EXTRAIT DU TEXTE
Q - Oui, il y a un chiffre brandi par le Kremlin pour afficher l'apparente résilience de son économie : c'est 4,1% de croissance réalisée l'année dernière. Alors pour en savoir plus, on s'est rendu dans le quartier d'affaires de Moscou, Moskva-City. Et là-bas, on s'est rendu compte qu'effectivement, les banques et firmes occidentales ont pour la plupart quitté le pays. Mais dans leurs bureaux laissés vacants, on trouve désormais des entreprises ruses, chinoises ou indiennes. En fait, la Russie vit sous perfusion grâce aux exportations d'hydrocarbures et aussi grâce à son effort de guerre, à son industrie militaire qui tourne à plein régime. Mais au pied des tours, lorsqu'on se rend dans les supermarchés, les habitants nous disent, eux, voir le prix des produits augmenter. Officiellement, l'inflation est à 10%, mais beaucoup de prix ont augmenté énormément. Et pour la classe moyenne, il est devenu quasiment impossible de devenir propriétaire de son appartement ou d'acheter une voiture. Alors lorsqu'on leur demande s'ils s'inquiètent des nouvelles sanctions mises en place par l'Union européenne, certains nous disent être prêts à faire face à ces nouvelles sanctions, mais d'autres, avec un regard de biais, nous disent attendre et espérer que la vie redevienne comme avant, avant la guerre.

R - Et on les comprend. Parce qu'effectivement, cette guerre voulue par Vladimir Poutine contre l'Ukraine a un coût extrêmement élevé pour la population russe.

Q - Oui, mais j'ai envie de vous dire, pour la population russe, oui. Pour la Russie elle-même, c'est-à-dire pour les institutions, quand on le voit, les banquiers, certes, les banques internationales sont parties, mais elles ont été remplacées par des Chinois, par des Indiens. L'économie continue à tourner.

R - Il n'empêche que le pouvoir d'achat des familles russes est très largement entamé par l'inflation galopante, que les taux d'intérêt sont particulièrement élevés et que la Russie ne pourra pas maintenir son train de vie éternellement. Pourquoi ? Parce qu'effectivement, depuis trois ans, et c'était inimaginable il y a encore quelques années, les Européens ont su faire preuve d'unité et prendre à 17 reprises des paquets de sanctions. Des paquets de sanctions qui ont imposé un coût économique à la Russie de l'ordre de 400 milliards d'euros, c'est-à-dire trois années d'efforts de guerre russe.

Q - Monsieur le Ministre, hier le Président de la République a exclu l'appréhension des avoirs russes en expliquant qu'il n'y avait pas de véhicule juridique pour appréhender non seulement les intérêts mais le capital. Il y en a quand même pour plus de 200 milliards. Du coup, qu'est-ce qui reste comme levier de sanctions possible ?

CONSIGNE
Relevez dans l'extrait d'entretien ci-dessus tous les taux exprimés en pourcentage et tous les montants exprimés en milliards.

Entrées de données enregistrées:
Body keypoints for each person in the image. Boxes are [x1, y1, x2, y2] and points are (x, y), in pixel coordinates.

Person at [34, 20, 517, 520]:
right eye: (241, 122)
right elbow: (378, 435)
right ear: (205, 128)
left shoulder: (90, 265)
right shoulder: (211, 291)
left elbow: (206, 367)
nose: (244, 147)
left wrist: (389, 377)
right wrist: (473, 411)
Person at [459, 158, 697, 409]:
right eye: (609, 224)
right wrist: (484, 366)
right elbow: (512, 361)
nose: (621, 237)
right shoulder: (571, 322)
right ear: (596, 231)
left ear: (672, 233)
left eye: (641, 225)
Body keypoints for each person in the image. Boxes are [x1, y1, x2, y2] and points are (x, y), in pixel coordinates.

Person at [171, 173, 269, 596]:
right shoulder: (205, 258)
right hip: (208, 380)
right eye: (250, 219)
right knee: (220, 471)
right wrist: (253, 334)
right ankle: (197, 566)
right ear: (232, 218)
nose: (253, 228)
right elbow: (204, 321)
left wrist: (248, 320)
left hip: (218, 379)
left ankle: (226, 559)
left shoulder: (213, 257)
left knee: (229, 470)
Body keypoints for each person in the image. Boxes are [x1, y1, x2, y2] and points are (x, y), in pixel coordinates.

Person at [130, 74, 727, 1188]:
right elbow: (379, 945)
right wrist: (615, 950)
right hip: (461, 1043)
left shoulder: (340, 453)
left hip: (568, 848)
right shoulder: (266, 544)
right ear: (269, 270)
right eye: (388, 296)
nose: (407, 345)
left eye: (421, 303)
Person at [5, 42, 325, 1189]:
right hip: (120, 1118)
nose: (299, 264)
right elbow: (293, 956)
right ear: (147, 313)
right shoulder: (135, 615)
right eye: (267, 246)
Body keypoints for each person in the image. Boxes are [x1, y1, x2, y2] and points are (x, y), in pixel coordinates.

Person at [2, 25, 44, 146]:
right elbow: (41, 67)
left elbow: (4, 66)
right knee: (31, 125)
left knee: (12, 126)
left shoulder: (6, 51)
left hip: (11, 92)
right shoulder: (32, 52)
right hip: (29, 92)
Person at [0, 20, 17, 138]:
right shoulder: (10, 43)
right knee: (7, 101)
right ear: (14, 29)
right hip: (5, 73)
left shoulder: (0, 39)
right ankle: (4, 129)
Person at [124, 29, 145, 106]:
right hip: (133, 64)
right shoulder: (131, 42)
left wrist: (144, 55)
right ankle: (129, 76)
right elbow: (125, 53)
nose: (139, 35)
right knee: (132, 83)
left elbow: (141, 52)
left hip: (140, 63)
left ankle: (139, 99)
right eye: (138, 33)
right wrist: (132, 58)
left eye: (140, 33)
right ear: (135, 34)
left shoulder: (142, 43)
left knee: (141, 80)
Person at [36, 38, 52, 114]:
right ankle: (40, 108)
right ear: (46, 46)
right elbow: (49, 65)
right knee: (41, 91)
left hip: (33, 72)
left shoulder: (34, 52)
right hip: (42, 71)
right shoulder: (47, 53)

TÂCHE RÉALISÉE
- 4,1 %
- 10 %
- 400 milliards d'euros
- plus de 200 milliards